Atatürk’ün izinden giden CHP’lilere ise dizlerini dövmek kalır!
Bay Kemal kendini koltuğundan edecek bir siyasi riske girmeyecek kadar akıllıdır! O yüzden “iyi olacak” dediği başka seçeneklere pekâlâ yönelmesini bilir.Daha doğrusu onu nereye yönlendireceğini söyler o birileri.
***
Muhalefetin erken seçim istiyor gibi yapıp işbu gerçeklik ortaya çıktığında nasıl ipe un serdiğini ve bunu da OHAL üzerinden bahaneler üretip yaptığını Perşembe günkü yazımda belirtmiştim.
Şimdiden hem yenilgilerine kılıf hazırlıyorlar hem de 16 Nisan sonrasında yaptıkları gibi meşruiyet tartışmalarını krize dönüştürmenin alt yapısını oluşturuyorlar.
OHAL ve seçim güvenliği bahsinde dedikleri birer bahanenin ötesinde efendileri tarafından kurgulanmış senaryonun replikleri.
Okyanus ötesindeki efendileri ne diyorsa tıpkısının aynısını diyorlar.
Çok açık söylüyorum: Bu yapıp edilenler ipe un sermenin ötesinde bir ihanet senaryosunun adıdır. Pensilvanya’daki deccale verilen rolün siyaset formuna dönüştürülmüş bir biçimidir bu.
15 Temmuz ihaneti şekil değiştirerek devam ediyor. Bu ihanetin arkasında FETÖ ve PKK’nın iplerini elinde tutan malum güç odakları var. Bunların başını ise ABD çekiyor.
“Üst akıl” dediğimiz güç odaklarının doğrudan Erdoğan liderliğini hedef alan Türkiye düşmanlıklarının içeriye hangi figüranlar üzerinden ne tür kirli ve kanlı kumpaslarla taşındığı artık görülüyor.
Onların oyunları erken seçim kararıyla bozulduğu için fena halde rahatsızlık duyuyorlar.
ABD Dışişleri Bakanlığı Sözcüsünün “Türkiye’de OHAL altında yapılacak bir seçimin özgür, adil ve şeffaf olamayacağına inandığımız için endişeliyiz!” demesi, ülkemize kimlerin marifetiyle nasıl bir tehlikeli kumpasın kurulmak istendiğinin göstergesidir.

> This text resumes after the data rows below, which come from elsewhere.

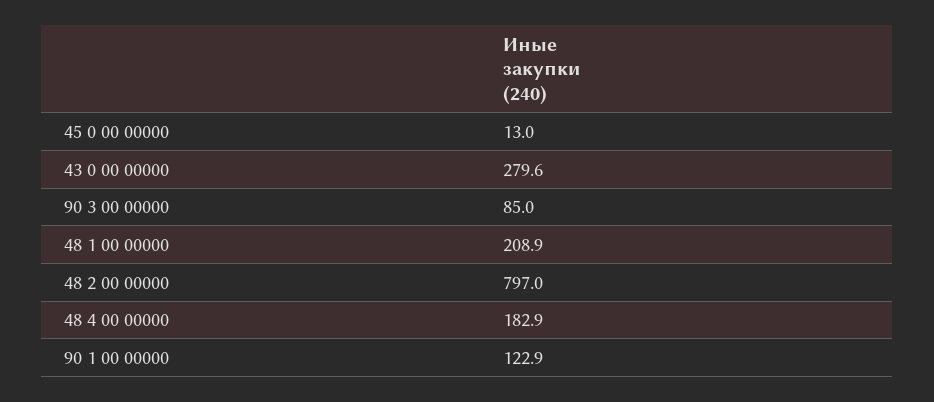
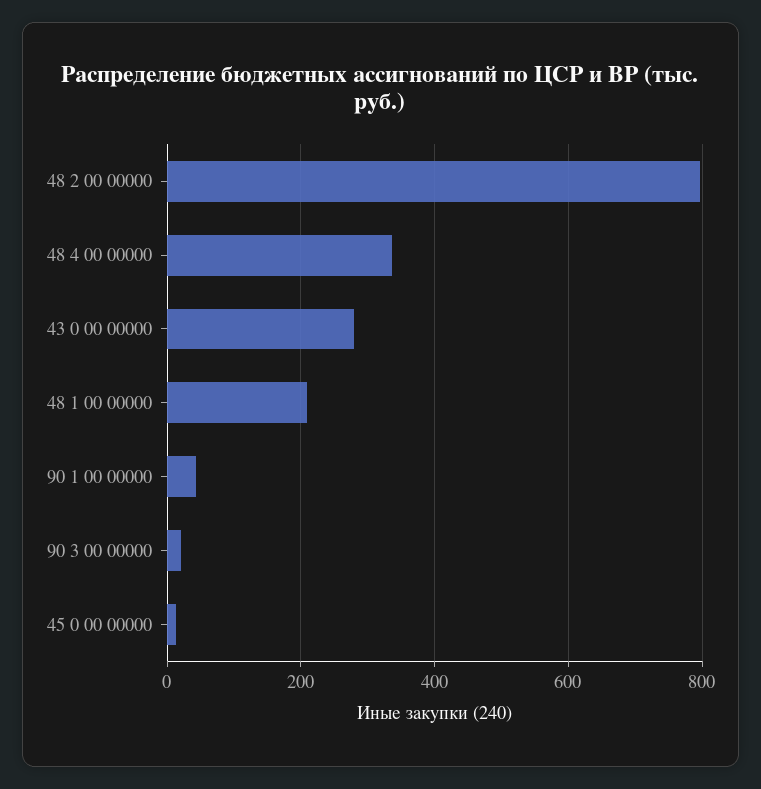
  {
    "45 0 00 00000": 13,
    "43 0 00 00000": 279.6,
-   "90 3 00 00000": 85,
+   "90 3 00 00000": 20,
    "48 1 00 00000": 208.9,
    "48 2 00 00000": 797,
-   "48 4 00 00000": 182.9,
+   "48 4 00 00000": 340,
-   "90 1 00 00000": 122.9
+   "90 1 00 00000": 40
  }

Türkiye demokrasisine yönelik darbe girişiminden “endişe duymayan“, en fenası o darbe girişimin arkasındaki İblis’i kendi topraklarında korumaya ve kollamaya devam eden ABD özgür, adil ve şeffaf bir seçimden yana endişe duyduğunu söylüyorsa oturup düşünmek lazım.
ABD’nin demokrasi adına endişe duyduğuna inananların aklına şaşarım. Çok şükür halkımız o Amerika’nın gerçek amacının farkındadır.
Kendi başkanlık seçimlerindeki endişeleri izale edeceklerine Türkiye’ye özgür, adil ve şeffaf seçim üzerinden küstahça ve kibirlice parmak sallayan o Amerika’nın niye rahatsız olduğunu çok iyi biliyoruz. Halkımız da çok iyi biliyor. O yüzden diyoruz ki başaramayacaksınız.
15 Temmuz’da başaramadığınızı figüranlarınız üzerinden siyaset yoluyla asla başaramayacaksınız. Başaramayacağınızı yaptırdığınız anketler sayesinde bildiğiniz için endişe duyuyorsunuz. Endişe duymaya devam ediniz.
15 Temmuz’da başaramadığınızı 24 Haziran’da asla başaramayacaksınız.
Erdoğan’ın birinci turda açık ara farkla seçileceği ve cumhur ittifakının da Meclis’te çoğunluğa sahip olacağı gerçeği yüreğinize endişe salıyor.
Endişenizin demokrasi adına olmadığını söylemek bile gereksiz.
Asker kılığındaki figüranlarınızın başaramadıklarını siyasi figüranlarınızın başarmasına asla milletimiz izin vermeyecektir.
Aziz milletimiz siyasi figüranlar üzerinden sahneye koymak istediğiniz ihanet senaryosunu 24 Haziran’da 15 Temmuz ruhuyla sandığa gömecektir.